PROBLEM TO SOLVE: Reproduce every line of the records below verbatim, with no changes to spelling, spacing, or order.

Transcribed page text:
========================================

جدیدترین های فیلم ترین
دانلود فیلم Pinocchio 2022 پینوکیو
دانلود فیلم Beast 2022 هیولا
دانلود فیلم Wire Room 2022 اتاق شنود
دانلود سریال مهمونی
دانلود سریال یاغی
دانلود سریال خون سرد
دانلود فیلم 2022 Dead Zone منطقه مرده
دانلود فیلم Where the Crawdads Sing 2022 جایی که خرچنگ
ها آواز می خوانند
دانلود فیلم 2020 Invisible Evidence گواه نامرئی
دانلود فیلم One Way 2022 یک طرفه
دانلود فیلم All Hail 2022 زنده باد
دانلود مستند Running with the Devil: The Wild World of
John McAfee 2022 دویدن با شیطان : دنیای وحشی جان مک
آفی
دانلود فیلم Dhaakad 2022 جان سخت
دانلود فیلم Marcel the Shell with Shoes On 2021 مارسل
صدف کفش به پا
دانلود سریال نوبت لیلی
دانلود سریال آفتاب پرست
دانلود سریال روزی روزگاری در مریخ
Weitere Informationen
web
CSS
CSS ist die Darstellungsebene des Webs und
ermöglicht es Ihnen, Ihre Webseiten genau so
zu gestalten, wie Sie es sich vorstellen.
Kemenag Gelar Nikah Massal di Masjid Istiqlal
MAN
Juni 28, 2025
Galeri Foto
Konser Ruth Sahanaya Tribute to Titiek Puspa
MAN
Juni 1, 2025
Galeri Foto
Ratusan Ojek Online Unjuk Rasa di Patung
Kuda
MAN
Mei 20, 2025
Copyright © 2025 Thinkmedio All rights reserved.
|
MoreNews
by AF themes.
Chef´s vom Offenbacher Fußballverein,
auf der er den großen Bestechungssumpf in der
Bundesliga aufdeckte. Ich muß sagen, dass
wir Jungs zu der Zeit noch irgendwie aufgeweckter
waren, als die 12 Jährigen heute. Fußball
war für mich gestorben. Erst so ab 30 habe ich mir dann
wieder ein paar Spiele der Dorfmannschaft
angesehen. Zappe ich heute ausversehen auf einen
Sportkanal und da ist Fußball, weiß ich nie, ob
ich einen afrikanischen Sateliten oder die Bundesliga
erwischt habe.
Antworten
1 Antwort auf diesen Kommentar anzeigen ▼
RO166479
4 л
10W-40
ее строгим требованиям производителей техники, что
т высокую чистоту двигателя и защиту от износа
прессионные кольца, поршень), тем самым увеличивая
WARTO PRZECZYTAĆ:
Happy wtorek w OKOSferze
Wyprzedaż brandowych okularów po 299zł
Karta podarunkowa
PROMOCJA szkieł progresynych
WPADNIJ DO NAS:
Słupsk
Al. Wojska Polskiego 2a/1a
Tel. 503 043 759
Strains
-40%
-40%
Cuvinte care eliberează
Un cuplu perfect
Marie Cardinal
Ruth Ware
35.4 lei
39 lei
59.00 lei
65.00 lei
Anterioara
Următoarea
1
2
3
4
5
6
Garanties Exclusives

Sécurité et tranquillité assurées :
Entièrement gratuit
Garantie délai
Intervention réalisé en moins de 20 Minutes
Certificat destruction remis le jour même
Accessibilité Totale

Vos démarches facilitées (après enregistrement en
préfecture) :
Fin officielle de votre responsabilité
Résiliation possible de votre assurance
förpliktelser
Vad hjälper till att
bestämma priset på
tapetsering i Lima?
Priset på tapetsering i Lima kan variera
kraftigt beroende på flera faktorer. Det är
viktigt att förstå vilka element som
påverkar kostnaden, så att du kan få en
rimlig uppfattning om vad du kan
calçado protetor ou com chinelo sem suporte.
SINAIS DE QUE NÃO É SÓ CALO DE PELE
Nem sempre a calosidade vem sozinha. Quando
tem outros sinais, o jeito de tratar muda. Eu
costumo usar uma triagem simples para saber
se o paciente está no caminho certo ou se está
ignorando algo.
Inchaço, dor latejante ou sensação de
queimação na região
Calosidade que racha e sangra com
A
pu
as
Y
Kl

========================================

ANSWER SPACE:
جدیدترین های فیلم ترین
دانلود فیلم Pinocchio 2022 پینوکیو
دانلود فیلم Beast 2022 هیولا
دانلود فیلم Wire Room 2022 اتاق شنود
دانلود سریال مهمونی
دانلود سریال یاغی
دانلود سریال خون سرد
دانلود فیلم 2022 Dead Zone منطقه مرده
دانلود فیلم Where the Crawdads Sing 2022 جایی که خرچنگ
ها آواز می خوانند
دانلود فیلم 2020 Invisible Evidence گواه نامرئی
دانلود فیلم One Way 2022 یک طرفه
دانلود فیلم All Hail 2022 زنده باد
دانلود مستند Running with the Devil: The Wild World of
John McAfee 2022 دویدن با شیطان : دنیای وحشی جان مک
آفی
دانلود فیلم Dhaakad 2022 جان سخت
دانلود فیلم Marcel the Shell with Shoes On 2021 مارسل
صدف کفش به پا
دانلود سریال نوبت لیلی
دانلود سریال آفتاب پرست
دانلود سریال روزی روزگاری در مریخ
Weitere Informationen
web
CSS
CSS ist die Darstellungsebene des Webs und
ermöglicht es Ihnen, Ihre Webseiten genau so
zu gestalten, wie Sie es sich vorstellen.
Kemenag Gelar Nikah Massal di Masjid Istiqlal
MAN
Juni 28, 2025
Galeri Foto
Konser Ruth Sahanaya Tribute to Titiek Puspa
MAN
Juni 1, 2025
Galeri Foto
Ratusan Ojek Online Unjuk Rasa di Patung
Kuda
MAN
Mei 20, 2025
Copyright © 2025 Thinkmedio All rights reserved.
|
MoreNews
by AF themes.
Chef´s vom Offenbacher Fußballverein,
auf der er den großen Bestechungssumpf in der
Bundesliga aufdeckte. Ich muß sagen, dass
wir Jungs zu der Zeit noch irgendwie aufgeweckter
waren, als die 12 Jährigen heute. Fußball
war für mich gestorben. Erst so ab 30 habe ich mir dann
wieder ein paar Spiele der Dorfmannschaft
angesehen. Zappe ich heute ausversehen auf einen
Sportkanal und da ist Fußball, weiß ich nie, ob
ich einen afrikanischen Sateliten oder die Bundesliga
erwischt habe.
Antworten
1 Antwort auf diesen Kommentar anzeigen ▼
RO166479
4 л
10W-40
ее строгим требованиям производителей техники, что
т высокую чистоту двигателя и защиту от износа
прессионные кольца, поршень), тем самым увеличивая
WARTO PRZECZYTAĆ:
Happy wtorek w OKOSferze
Wyprzedaż brandowych okularów po 299zł
Karta podarunkowa
PROMOCJA szkieł progresynych
WPADNIJ DO NAS:
Słupsk
Al. Wojska Polskiego 2a/1a
Tel. 503 043 759
Strains
-40%
-40%
Cuvinte care eliberează
Un cuplu perfect
Marie Cardinal
Ruth Ware
35.4 lei
39 lei
59.00 lei
65.00 lei
Anterioara
Următoarea
1
2
3
4
5
6
Garanties Exclusives

Sécurité et tranquillité assurées :
Entièrement gratuit
Garantie délai
Intervention réalisé en moins de 20 Minutes
Certificat destruction remis le jour même
Accessibilité Totale

Vos démarches facilitées (après enregistrement en
préfecture) :
Fin officielle de votre responsabilité
Résiliation possible de votre assurance
förpliktelser
Vad hjälper till att
bestämma priset på
tapetsering i Lima?
Priset på tapetsering i Lima kan variera
kraftigt beroende på flera faktorer. Det är
viktigt att förstå vilka element som
påverkar kostnaden, så att du kan få en
rimlig uppfattning om vad du kan
calçado protetor ou com chinelo sem suporte.
SINAIS DE QUE NÃO É SÓ CALO DE PELE
Nem sempre a calosidade vem sozinha. Quando
tem outros sinais, o jeito de tratar muda. Eu
costumo usar uma triagem simples para saber
se o paciente está no caminho certo ou se está
ignorando algo.
Inchaço, dor latejante ou sensação de
queimação na região
Calosidade que racha e sangra com
A
pu
as
Y
Kl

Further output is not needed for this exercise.